Dalam kasus PHK karyawan di Surabaya, PT Nestle Indonesia memastikan
bahwa telah mengikuti prosedur yang telah diatur dalam hukum Indonesia. Sesuai dengan
peraturan perundang-undangan yang berlaku pada saat itu, yaitu pasal 3 UU No.12 tahun
1964 tentang PHK diperusahaan swasta. Dalam kasus ini menyatakan bahwa PT Nestle
Indonesia telah mengabaikan hak para mantan karyawan PT Nestle Indonesia.
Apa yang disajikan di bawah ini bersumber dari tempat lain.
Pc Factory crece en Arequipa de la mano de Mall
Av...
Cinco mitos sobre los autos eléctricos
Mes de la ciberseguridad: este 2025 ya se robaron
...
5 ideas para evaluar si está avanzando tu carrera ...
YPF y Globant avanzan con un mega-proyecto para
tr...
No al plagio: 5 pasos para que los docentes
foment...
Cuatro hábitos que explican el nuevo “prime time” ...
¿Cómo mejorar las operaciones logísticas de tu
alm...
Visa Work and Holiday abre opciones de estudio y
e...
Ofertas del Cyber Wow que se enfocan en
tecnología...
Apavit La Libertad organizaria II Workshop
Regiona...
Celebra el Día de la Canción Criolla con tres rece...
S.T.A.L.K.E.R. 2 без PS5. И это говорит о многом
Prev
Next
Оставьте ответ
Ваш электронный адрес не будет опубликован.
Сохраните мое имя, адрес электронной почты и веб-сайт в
Namun
menurut Brata T Harjosubroto selaku Head Of Public Relation Nestle Indonesia
menyatakan bahwa “ dalam proses pemutusan kerja dengan karyawan adalah tidak
benar”.
Disisi lain, menurut Poempida Hidayatulloh selaku komisi IX DPR menuding
keputusan yang dilakukan oleh PT Nestle Indonesia dilakukan secara sepihak yang tidak
didasari kaidah aturan yang berlaku. Terhadap informasi tersebut, Brata menjelaskan
seluruh 245 mantan karyawan pabrik di surabaya telah menandatangani kesepakatan
bersama PHK dengan PT Nestle Indonesia pada tanggal 15 April 2000. Perusahaan
memastikan bahwa semua pembayaran pesangon dan hak-hak karyawan telah tuntas.
Alasan yang dilakukan terjadinya PHK adalah berkaitan dengan rencana penutupan
pabrik di tahun 2002 dan pengintegrasian fasilitas produksinya ke pabrik di Kejayaan,
Pasuruan, mengingat wilayah tersebut telah berkembang menjadi daerah pemukiman dan
kurang memadai untuk melakukan kegiatan industri serta tidak memungkinkan
dilakukannya perluasan pabrik.
Pada tahun 2003 sejumlah mantan karyawan PT Nestle Indonesia yang mewakili
sekitar 215 mantan karyawan mengajukan banding ke Pengadilan Tinggi Tata Usaha
Negara namun pihak pengadilan menolak permohonan banding kepada mantan karyawan
PT Nestle Indonesia karena menyatakan P4P adalah sah dan benar. Selanjutnya pada
tanggal 21 januari 2004 para mantan karyawan PT Nestle Indonesia kembali mengajukan
memori kasasi ke Mahkamah Agung namun MA menolak permohonan kasasi karena
keputusan MA RI telah berkekuatan hukum tetap. Dengan adanya putusan Mahkamah
Agung yang berkekuatan hukum tetap maka tidak ada lagi permasalahan hukum yang
terjadi antara pihak perusahaan dan mantan karyawan dalam kasus PHK PT Nestle
Indonesia.

2. Sudut Pandang dalam Etika Bisnis


Dalam dunia bisnis etika sangat lah penting untuk menjaga pekerjaan yang telah
atau sedang dijalani sehingga tujuan dari perusahaan akan sesuai dengan tujuan yang
diinginkan. Terdapat lima prinsip dalam menjalankan etika bisnis yaitu: otonomi,
kejujuran, prinsip keadailan, prinsip saling menguntungkan, prinsip integritas moral. Jia
karyawan melakukan kesalahan berat dan melanggar peraturan yang berlaku maka
perusahaan berhak dan wajib untuk melakukan PHK. Dalam kasus ini berhubungan
dengan etika teleology yaitu tindakan PHK itu baru dapat dinilai baik buruknya setelah
diketahui tujuan dari PHK itu sendiri. karena, PT.Nestle telah menyatakan bahwa ada
faktor kondisi yang tidak memungkinkan untuk di lanjutkan karena tempat industri telah
menjadi pemukiman itu lah sebab terjadinya PHK terhadap karyawan.
BAB II
KESIMPULAN
1. Kesimpulan
Dalam kasus PHK yang terjadi dalam suatu perusahaan mungkin sudah sering

terjadi namun untuk mencapai hak- hak dan kewajiban yang harus disepakati oleh kedua

belah pihak baik pihak para pekerja dan pihak perusahaan harus memiliki kesepakatan

agar terjadinya tujuan secara bersama-sama tanpa merugikan belah pihak dan tidak ada

terjadinya perselisihan yang akan merugikan kedua belah pihak tersebut. Dalam kasus

PT. Nestle Indonesia terjadinya perselisihan antara pihak pekerja dan perusahaan telah

mendapatkan respon dari Mahkamah Agung sehingga MA menyatakan tidak ada lagi

yang harus di perselisihkan karena keputusan telah berkekuatan hukum tetap.